Financial markets on Tuesday stepped up pressure on
Spain after ratings agency Moody's downgraded its position on the
long-term debt and deposit ratings for 28 Spanish banks.
Spain sold $3.85 billion of government bonds at rising interest rates. Three-month bonds fetched a yield of 2.5 percent, thrice as high as in the previous auction in May, while the yield for six-month bonds nearly doubled to 3.4 percent.
Spanish banks suffered losses on the Madrid stock exchange. The yield for Spanish 10-year bonds went up to 6.69 from 6.61 percent, with the risk premium measuring the difference between German and Spanish bonds rose slightly to 518 basis points.
Moody's overnight downgraded 28 Spanish banks by one to four notches, some of them to speculative level, citing Spain's reduced creditworthiness and the banks' exposure to a real estate crash.
The downgrade came just hours after Spain had applied for a eurozone rescue for its banks. The eurozone has pledged up to 100 billion euros, though independent auditors put the need at a maximum of 62 billion euros.

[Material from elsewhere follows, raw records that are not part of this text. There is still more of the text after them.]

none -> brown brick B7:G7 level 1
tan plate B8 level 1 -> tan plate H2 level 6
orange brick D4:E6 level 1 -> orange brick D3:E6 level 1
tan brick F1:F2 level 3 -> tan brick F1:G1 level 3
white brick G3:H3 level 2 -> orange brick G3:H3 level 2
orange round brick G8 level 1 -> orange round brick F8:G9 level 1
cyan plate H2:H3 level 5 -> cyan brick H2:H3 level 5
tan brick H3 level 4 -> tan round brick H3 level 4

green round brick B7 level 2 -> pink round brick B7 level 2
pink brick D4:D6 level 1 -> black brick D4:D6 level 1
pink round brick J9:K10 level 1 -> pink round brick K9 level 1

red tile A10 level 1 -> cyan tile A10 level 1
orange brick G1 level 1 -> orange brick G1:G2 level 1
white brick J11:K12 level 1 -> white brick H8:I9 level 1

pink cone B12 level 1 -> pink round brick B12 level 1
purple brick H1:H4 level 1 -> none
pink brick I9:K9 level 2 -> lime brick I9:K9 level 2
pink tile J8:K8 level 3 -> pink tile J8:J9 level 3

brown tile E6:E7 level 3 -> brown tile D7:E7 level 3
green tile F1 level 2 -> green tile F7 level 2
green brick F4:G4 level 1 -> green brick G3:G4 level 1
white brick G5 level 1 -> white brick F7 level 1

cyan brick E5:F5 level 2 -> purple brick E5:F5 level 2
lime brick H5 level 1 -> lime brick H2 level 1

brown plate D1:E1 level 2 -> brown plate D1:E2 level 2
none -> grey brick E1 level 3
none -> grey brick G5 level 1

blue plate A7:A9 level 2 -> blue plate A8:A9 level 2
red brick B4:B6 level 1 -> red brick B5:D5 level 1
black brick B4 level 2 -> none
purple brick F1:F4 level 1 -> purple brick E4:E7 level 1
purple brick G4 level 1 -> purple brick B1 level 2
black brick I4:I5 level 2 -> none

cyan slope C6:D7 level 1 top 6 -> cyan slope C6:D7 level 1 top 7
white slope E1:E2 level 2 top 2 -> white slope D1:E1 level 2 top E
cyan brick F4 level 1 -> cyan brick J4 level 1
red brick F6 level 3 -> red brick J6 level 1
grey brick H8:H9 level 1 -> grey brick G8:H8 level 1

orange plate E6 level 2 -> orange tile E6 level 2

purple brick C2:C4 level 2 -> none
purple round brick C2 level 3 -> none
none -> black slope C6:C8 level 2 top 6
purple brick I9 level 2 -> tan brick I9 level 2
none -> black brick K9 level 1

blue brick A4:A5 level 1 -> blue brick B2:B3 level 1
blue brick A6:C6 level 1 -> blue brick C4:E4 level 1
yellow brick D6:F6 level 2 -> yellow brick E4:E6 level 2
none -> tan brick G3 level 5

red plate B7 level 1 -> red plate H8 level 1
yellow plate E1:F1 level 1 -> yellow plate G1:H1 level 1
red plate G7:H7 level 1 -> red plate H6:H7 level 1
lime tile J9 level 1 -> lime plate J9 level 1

Markets were maintaining "exaggerated" pressure on Spanish debt and on its banks, European Competition Commissioner Joaquin Almunia said in the northern city of Santander. He expressed confidence that the situation would calm down once the details of the bank rescue became known.
Banks receiving aid will have to present restructuring plans and may need to shed problematic assets, Economy Minister Luis de Guindos said. The government has already ordered banks to place toxic real estate assets in liquidation societies.
De Guindos said the eurozone would only set conditions for banks, though the European authorities will also continue "supervising" Spain's economic and fiscal policy, aimed at trimming the 8.9-percent budget deficit.
Eurozone leaders will pressure Spain to: raise value-added tax; raise retirement age earlier than planned; and cede to Brussels some of the powers of the Bank of Spain and of the stock market watchdog CNMV, the daily El Pais reported.